STOs offer several advantages to investors compared to other token offerings. Its regulatory compliance, investor protection and rights, and asset-backed values are all key benefits, which are explained in more detail as follows:

Regulatory Compliance

Since STOs are heavily regulated, they carry a greater level of legal certainty than an ICO. This offers investors more protection and increases transparency and accountability. In addition to this, a licensed STO means that particular standards are met, showing credibility and developing bonds of trust with stakeholders. Using KYC and AML, investors and firms are protected against fraudulent activities.

Asset-Backed Value

Many STOs are backed by tangible assets. Asset-backed STOs allow investors to gain liquidity from real-world assets without having to directly own or manage them. Having high liquidity, tokenized real world assets are a good investment for investors and businesses to gain value from. With the benefit of exposure to higher-value assets, investors can possess a fraction of the asset, meaning there’s a lower price entry point.

Investor Protection and Rights

Unlike ICOs, STOs provide extensive information about the finances, project plans, and underlying assets to potential investors. This enables investors to make knowledgeable decisions. STO allows its investors to access comprehensive data about their investments while offering a level of protection and certain rights.

security token offering visualization

What are the Downsides of Security Token Offerings?

While STOs come with numerous advantages, STOs will need to follow much more than the laws of ICOs, which are fairly unregulated due to the complexity of the platform and all the regulations it has to follow. Let’s dive deeper into some of the potential downsides of an STO.

Additional Complexity and Cost

Due to the emphasis on regulatory compliance, it is a more complex process than an ICO or ITO and will take much longer. On top of that, an STO will usually incur additional fees whether conducting an STO or taking part, such as hiring financial advice or legal counsel.

# # # # #

**REQUEST 1**
List every acronym that appears in the passage on security token offerings, each given once.

# # # # #

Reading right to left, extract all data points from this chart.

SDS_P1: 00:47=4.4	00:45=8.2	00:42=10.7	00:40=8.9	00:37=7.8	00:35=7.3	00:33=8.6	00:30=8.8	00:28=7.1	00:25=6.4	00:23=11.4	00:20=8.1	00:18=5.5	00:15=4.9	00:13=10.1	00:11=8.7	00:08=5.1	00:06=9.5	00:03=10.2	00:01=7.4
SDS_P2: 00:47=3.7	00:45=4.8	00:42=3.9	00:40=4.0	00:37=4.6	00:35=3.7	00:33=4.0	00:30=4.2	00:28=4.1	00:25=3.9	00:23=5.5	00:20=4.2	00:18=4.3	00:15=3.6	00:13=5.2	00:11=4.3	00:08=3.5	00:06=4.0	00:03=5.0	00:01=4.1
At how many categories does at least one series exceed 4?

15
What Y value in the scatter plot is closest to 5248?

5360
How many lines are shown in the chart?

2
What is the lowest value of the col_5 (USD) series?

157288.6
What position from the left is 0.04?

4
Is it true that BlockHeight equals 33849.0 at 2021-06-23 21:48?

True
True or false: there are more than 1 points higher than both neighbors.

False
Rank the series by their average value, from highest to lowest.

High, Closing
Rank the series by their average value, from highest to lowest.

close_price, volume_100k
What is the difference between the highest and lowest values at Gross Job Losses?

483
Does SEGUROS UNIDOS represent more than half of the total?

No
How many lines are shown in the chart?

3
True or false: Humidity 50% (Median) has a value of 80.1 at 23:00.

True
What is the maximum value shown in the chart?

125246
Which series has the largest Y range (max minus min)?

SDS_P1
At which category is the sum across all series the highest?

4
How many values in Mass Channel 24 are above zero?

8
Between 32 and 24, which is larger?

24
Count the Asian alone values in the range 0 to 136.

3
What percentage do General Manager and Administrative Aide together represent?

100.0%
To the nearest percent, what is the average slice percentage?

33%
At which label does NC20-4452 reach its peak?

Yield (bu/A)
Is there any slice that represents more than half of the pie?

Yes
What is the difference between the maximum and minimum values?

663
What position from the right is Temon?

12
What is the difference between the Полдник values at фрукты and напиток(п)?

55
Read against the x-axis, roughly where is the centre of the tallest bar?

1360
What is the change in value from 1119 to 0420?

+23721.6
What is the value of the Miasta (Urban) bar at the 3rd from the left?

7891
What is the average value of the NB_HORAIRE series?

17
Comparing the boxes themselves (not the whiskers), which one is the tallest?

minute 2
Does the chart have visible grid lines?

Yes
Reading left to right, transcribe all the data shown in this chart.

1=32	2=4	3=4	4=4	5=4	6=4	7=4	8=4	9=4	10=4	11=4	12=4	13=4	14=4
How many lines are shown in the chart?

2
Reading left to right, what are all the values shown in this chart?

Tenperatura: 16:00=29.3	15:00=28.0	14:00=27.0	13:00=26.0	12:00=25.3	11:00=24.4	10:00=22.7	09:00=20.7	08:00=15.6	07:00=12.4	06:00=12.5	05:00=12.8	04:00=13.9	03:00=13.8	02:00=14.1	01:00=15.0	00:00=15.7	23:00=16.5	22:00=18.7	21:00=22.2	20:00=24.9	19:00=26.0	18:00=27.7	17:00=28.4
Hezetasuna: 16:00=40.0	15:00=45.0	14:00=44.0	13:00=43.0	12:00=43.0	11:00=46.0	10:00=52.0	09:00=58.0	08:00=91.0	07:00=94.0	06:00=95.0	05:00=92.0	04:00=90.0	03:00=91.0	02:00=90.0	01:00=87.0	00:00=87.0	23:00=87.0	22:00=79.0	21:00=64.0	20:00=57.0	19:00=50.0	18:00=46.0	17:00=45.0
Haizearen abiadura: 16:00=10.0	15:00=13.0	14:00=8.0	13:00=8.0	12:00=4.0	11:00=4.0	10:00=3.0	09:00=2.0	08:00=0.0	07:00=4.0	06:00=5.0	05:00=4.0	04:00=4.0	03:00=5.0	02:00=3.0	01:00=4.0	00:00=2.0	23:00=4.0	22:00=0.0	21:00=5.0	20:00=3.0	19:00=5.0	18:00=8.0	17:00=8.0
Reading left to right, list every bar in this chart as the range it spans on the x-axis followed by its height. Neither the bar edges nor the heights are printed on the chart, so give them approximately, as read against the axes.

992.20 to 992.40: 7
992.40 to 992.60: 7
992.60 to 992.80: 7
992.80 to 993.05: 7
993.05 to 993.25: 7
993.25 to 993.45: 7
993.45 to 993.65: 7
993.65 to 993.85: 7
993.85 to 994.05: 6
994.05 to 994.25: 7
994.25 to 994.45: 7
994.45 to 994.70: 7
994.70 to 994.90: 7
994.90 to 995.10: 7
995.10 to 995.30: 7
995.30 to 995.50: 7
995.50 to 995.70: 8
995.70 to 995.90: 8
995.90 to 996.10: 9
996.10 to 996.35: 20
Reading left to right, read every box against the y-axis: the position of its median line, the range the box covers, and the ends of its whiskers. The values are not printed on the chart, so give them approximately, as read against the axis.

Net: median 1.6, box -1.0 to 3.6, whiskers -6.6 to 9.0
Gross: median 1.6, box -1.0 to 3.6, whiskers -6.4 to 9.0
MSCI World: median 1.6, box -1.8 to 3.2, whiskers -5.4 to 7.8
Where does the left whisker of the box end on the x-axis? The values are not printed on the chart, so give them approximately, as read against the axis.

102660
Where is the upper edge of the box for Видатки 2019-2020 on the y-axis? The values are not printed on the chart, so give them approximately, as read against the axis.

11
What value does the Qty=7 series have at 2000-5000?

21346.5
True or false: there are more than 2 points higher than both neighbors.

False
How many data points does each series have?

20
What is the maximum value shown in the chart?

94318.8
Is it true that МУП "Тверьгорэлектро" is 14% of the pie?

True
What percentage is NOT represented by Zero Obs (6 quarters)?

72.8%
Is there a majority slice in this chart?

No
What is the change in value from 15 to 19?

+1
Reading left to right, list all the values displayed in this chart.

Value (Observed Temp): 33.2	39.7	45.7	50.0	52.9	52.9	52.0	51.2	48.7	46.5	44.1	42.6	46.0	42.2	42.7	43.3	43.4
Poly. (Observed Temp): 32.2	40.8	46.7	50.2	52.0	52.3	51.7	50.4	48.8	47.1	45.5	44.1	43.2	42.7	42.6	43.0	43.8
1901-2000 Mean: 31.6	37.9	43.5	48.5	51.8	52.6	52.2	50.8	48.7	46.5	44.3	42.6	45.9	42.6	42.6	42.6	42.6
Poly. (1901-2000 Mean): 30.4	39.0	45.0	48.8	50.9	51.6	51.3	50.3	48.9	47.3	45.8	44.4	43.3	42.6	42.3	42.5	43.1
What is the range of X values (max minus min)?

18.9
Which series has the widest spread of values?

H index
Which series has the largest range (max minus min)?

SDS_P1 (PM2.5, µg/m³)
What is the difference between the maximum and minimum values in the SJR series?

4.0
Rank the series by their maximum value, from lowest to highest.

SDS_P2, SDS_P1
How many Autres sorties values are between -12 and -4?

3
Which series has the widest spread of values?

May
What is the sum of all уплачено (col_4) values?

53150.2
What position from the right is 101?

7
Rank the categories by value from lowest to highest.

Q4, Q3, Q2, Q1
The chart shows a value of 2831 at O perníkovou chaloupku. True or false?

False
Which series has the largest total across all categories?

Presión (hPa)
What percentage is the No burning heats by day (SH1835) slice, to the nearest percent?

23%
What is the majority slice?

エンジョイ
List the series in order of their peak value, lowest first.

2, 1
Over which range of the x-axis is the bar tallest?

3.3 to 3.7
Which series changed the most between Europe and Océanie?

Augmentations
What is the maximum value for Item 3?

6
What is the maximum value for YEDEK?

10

# # # # #

**REQUEST 2**
Reproduce the records verbatim, beginning with their first line and stopping after the line that contains "What is the value".

**PROBLEM SOLUTION 1**
STO, ICO, KYC, AML, ITO

**PROBLEM SOLUTION 2**
Reading right to left, extract all data points from this chart.

SDS_P1: 00:47=4.4	00:45=8.2	00:42=10.7	00:40=8.9	00:37=7.8	00:35=7.3	00:33=8.6	00:30=8.8	00:28=7.1	00:25=6.4	00:23=11.4	00:20=8.1	00:18=5.5	00:15=4.9	00:13=10.1	00:11=8.7	00:08=5.1	00:06=9.5	00:03=10.2	00:01=7.4
SDS_P2: 00:47=3.7	00:45=4.8	00:42=3.9	00:40=4.0	00:37=4.6	00:35=3.7	00:33=4.0	00:30=4.2	00:28=4.1	00:25=3.9	00:23=5.5	00:20=4.2	00:18=4.3	00:15=3.6	00:13=5.2	00:11=4.3	00:08=3.5	00:06=4.0	00:03=5.0	00:01=4.1
At how many categories does at least one series exceed 4?

15
What Y value in the scatter plot is closest to 5248?

5360
How many lines are shown in the chart?

2
What is the lowest value of the col_5 (USD) series?

157288.6
What position from the left is 0.04?

4
Is it true that BlockHeight equals 33849.0 at 2021-06-23 21:48?

True
True or false: there are more than 1 points higher than both neighbors.

False
Rank the series by their average value, from highest to lowest.

High, Closing
Rank the series by their average value, from highest to lowest.

close_price, volume_100k
What is the difference between the highest and lowest values at Gross Job Losses?

483
Does SEGUROS UNIDOS represent more than half of the total?

No
How many lines are shown in the chart?

3
True or false: Humidity 50% (Median) has a value of 80.1 at 23:00.

True
What is the maximum value shown in the chart?

125246
Which series has the largest Y range (max minus min)?

SDS_P1
At which category is the sum across all series the highest?

4
How many values in Mass Channel 24 are above zero?

8
Between 32 and 24, which is larger?

24
Count the Asian alone values in the range 0 to 136.

3
What percentage do General Manager and Administrative Aide together represent?

100.0%
To the nearest percent, what is the average slice percentage?

33%
At which label does NC20-4452 reach its peak?

Yield (bu/A)
Is there any slice that represents more than half of the pie?

Yes
What is the difference between the maximum and minimum values?

663
What position from the right is Temon?

12
What is the difference between the Полдник values at фрукты and напиток(п)?

55
Read against the x-axis, roughly where is the centre of the tallest bar?

1360
What is the change in value from 1119 to 0420?

+23721.6
What is the value of the Miasta (Urban) bar at the 3rd from the left?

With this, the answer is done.